Van Tongeren began his film scoring career as one of the original members of Media Ventures (now Remote Control Productions). During his time at Media Ventures Van Tongeren worked on films such as Thelma & Louise, True Romance and Drop Zone with Hans Zimmer. He also collaborated with Mark Mancina on Speed, Moll Flanders, Fair Game, Assassins and Twister.

Van Tongeren then began to compose music for television series, including Poltergeist: The Legacy and the nineties revival of The Outer Limits, which he won awards for. Van Tongeren again collaborated with Mancina on the Speed sequel, Speed 2: Cruise Control, and then worked with Trevor Rabin on the 1998 film Armageddon.
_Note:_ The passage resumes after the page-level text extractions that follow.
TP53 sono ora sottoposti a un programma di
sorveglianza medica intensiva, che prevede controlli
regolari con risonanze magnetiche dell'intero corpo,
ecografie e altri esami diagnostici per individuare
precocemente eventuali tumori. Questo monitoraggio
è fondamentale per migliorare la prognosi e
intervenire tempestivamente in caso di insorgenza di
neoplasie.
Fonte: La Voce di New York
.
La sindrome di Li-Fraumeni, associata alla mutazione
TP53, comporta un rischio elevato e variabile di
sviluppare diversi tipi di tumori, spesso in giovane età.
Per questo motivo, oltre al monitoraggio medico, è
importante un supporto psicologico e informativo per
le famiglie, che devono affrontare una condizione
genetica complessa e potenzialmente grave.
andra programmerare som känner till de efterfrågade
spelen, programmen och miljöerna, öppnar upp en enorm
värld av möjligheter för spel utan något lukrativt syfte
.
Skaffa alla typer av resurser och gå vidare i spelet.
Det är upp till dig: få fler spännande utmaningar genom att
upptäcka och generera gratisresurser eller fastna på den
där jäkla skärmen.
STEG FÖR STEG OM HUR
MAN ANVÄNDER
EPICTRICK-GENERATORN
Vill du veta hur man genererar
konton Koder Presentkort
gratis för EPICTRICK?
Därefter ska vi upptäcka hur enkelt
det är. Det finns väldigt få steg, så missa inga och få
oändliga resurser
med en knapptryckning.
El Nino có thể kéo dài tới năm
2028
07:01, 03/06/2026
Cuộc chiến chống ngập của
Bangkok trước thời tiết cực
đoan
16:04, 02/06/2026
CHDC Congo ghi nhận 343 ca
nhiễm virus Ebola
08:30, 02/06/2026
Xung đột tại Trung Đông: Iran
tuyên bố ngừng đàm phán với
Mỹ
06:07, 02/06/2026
Outside of film and television Van Tongeren was asked to compose three orchestral interludes and contribute production for the late jazz drummer Tony Williams' 1996 album Wilderness.

In the 2000s Van Tongeren continued working on film scores, such as XXX and The Mummy: Tomb of the Dragon Emperor with Randy Edelman, The Passion of the Christ with John Debney, Miss Congeniality 2: Armed and Fabulous and the Disney films The Cheetah Girls and Princess Protection Program. He also scored more sci-fi television series including The 4400, for which he won the BMI award.

His songwriting has led to platinum CDs for Rhythm of the Pride Lands – Disney, and The Cheetah Girls, as well as the Top Ten hit single for Starship, "It's Not Over ('Til It's Over)" and 3 songs on the Wall-E Inspired by CD.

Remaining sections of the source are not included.